These are a few of my favorite things!
We left Segovia where we thought that it was VERY cold. I had to buy a fake fur lined stocking cap and wore it most of the time as well as my down jacket. I asked a local if it is always this cold. His reply, “Yes, but we like to call it “fresh”.”
I almost left my backpack at the train station. I had been talking with a woman from Australia and when the train arrived, I walked with her to our seats. Once in the train, I panicked as I realized that it was missing. Rob ran out of the train, retrieved it and got back in time!!! My hero! Crisis averted.
We arrived in Ávila and checked in to our parador, a historic palace converted to a hotel within the old city. Ávila is so quiet. We had not set an alarm, and we did not awaken until 11.

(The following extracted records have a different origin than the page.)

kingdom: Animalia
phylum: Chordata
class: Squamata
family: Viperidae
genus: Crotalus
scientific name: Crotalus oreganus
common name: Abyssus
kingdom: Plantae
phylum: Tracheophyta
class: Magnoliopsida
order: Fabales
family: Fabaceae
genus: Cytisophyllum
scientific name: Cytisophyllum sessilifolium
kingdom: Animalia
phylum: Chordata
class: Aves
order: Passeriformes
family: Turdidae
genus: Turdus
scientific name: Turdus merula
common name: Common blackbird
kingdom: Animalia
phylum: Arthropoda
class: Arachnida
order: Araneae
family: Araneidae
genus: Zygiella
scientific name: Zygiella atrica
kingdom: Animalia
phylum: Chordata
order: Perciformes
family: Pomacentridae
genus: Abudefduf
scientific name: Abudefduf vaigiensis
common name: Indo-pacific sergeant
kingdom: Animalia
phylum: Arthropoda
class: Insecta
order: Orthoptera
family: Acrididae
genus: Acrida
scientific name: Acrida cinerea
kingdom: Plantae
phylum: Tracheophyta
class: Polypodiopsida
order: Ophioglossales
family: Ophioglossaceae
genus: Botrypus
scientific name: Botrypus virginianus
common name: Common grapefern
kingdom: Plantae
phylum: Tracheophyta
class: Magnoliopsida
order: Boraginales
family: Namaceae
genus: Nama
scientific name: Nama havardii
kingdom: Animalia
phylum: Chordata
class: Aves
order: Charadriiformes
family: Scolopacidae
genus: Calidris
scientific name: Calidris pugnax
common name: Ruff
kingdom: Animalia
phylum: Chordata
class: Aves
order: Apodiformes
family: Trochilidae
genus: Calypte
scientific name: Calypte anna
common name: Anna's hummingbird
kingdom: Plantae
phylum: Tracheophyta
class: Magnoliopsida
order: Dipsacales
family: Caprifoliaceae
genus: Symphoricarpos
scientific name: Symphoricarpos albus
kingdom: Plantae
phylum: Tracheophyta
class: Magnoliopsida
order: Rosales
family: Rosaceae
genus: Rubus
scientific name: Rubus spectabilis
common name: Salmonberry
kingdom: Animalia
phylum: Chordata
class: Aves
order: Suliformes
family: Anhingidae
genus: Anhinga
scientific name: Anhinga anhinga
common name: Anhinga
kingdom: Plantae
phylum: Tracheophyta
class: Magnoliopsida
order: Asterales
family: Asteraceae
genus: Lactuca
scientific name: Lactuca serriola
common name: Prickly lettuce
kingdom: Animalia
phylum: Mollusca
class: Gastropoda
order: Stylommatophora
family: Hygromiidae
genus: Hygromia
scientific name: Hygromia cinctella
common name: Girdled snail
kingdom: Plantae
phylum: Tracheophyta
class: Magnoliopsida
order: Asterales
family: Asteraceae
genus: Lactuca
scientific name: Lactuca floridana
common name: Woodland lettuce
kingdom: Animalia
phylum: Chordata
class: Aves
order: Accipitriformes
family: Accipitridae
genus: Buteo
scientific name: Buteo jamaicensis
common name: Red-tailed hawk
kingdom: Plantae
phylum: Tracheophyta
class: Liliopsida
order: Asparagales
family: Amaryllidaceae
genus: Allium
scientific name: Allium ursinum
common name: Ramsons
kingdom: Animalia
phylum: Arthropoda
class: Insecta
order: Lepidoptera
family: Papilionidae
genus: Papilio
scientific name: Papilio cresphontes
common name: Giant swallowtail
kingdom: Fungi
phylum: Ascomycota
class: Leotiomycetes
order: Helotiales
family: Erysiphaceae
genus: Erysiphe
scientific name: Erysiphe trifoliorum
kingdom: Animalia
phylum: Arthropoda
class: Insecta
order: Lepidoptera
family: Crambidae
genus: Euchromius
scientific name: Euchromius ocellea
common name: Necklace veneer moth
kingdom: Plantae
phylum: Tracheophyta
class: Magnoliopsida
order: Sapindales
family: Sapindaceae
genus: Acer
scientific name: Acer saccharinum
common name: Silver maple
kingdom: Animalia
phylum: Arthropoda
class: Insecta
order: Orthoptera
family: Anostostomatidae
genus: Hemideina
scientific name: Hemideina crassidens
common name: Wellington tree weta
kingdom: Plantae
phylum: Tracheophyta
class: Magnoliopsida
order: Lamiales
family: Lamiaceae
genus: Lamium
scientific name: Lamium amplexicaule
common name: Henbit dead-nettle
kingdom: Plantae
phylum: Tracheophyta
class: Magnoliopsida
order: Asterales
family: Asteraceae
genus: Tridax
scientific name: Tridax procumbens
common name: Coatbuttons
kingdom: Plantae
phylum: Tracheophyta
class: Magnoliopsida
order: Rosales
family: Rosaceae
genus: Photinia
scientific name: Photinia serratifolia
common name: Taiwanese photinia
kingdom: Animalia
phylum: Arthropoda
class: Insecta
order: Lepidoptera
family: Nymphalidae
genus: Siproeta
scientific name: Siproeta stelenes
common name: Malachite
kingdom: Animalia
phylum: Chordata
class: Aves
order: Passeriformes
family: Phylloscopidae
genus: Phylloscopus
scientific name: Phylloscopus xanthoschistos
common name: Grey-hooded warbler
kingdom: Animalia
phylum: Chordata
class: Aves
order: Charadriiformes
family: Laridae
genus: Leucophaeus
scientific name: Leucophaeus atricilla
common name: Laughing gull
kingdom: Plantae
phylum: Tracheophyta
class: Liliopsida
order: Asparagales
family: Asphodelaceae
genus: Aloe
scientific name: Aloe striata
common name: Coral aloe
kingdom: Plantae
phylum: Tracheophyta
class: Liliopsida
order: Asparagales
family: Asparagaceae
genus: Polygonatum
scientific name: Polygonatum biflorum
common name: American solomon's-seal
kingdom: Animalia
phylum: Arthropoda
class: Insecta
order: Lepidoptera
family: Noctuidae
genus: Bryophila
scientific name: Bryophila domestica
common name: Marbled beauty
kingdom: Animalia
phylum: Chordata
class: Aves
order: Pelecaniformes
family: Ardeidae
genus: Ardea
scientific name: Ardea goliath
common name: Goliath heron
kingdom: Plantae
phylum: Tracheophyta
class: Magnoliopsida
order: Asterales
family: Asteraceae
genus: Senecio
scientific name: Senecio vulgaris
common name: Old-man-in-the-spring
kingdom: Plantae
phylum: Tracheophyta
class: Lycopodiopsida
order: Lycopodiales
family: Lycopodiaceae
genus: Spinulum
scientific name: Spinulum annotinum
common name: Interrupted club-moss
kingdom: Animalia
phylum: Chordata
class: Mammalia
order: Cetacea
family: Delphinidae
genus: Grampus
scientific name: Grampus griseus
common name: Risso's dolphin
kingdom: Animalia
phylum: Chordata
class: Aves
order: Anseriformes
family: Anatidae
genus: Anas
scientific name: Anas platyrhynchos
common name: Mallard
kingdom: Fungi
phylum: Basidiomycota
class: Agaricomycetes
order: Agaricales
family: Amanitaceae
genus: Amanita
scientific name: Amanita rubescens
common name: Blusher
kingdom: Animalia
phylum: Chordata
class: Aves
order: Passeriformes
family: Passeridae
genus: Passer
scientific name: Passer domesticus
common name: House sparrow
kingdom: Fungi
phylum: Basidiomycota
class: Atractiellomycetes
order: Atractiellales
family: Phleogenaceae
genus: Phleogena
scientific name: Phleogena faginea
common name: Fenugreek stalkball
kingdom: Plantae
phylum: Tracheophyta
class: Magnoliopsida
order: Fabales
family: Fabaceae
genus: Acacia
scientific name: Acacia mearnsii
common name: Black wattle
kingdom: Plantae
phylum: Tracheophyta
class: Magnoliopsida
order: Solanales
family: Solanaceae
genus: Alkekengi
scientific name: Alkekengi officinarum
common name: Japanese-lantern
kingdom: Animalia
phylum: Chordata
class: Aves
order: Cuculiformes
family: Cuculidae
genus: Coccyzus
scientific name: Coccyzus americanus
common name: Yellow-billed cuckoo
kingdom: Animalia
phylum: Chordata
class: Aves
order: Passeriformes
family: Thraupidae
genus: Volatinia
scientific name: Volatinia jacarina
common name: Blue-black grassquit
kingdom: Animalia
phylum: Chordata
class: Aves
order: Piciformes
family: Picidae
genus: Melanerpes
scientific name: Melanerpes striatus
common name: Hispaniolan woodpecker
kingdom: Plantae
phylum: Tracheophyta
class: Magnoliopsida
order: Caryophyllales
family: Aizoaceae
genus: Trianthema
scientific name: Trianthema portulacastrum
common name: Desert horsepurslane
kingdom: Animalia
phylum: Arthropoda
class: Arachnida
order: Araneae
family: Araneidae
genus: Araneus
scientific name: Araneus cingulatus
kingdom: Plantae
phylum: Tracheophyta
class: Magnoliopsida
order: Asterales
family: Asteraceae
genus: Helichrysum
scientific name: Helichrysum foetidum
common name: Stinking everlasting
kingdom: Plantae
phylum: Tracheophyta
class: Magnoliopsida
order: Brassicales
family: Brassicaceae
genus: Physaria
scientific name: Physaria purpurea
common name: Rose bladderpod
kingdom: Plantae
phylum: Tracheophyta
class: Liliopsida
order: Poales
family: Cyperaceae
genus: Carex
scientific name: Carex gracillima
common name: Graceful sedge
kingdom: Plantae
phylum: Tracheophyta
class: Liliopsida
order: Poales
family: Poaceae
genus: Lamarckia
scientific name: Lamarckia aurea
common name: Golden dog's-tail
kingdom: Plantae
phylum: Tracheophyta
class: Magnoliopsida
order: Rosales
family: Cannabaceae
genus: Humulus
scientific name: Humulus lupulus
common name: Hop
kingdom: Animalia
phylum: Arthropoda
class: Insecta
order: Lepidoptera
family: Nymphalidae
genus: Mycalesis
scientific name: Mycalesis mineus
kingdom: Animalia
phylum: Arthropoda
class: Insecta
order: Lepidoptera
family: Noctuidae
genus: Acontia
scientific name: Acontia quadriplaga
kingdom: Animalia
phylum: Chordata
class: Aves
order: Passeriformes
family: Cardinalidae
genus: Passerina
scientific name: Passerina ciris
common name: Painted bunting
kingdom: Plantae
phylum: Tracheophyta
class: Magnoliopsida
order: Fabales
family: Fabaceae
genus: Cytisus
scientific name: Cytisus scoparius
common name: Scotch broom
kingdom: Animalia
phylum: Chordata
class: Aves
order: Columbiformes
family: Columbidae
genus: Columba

This town is all about a saint named Teresa – where she was born, where she was christened, where she lived, the convents that she attended, the churches that she founded, the spot where she began her pilgramage, etc. etc. etc. If you are Catholic, this might have more meaning. It was lost on us as were all the items in the cathedral. Even though the audio tour was in English, it was Greek to me. She was using unfamiliar vocabulary.
The greatest feature of Avila is The Wall. It is interesting to note that the word wall in Spanish is muralla. Possibly the word mural for the art form drawn on a wall comes from this word?
The Muralles de Ávila are most deserving of UNESCO World Heritage Site distinction. The massive size and the fact that it is complete is remarkable. The wall is beautiful and can be seen best in its entirety from a distance. The best photographic views are during day but visually romantic after dark.
At the best vantage point called Los Cuatro Postes, we saw an art class drawing the wall and then noted that there was an art school with glass windows for viewing. Amazing for those students!
I noticed that the children’s toys consisted of shields, armor, wooden swords and crossbows. I imagine that kids play “Storm the Castle” like Americans might play “Cowboys and Indians.”
Educational Portion of the Post
This wall or battlement has innies called crenels and outies called merlons. Sometimes a merlon has a slit for shooting arrows. The entire decorative effect is called crenellation as seen as decoration on Roman togas. The purpose of the wall is to protect the city from hostile invaders. I am pretty sure that this wall must be President Trump’s inspiration.
A turret is a small tower that projects vertically from a wall. It may or may not have a staircase. Most of the ones in Ávila had staircases yet thankfully some of the doorways were blocked off. We ascended them all!!
If there is a rock, a wall, a staircase, or a mountain, we WILL be climbing it. Rob’s theme song: “Climb EVERY mountain.”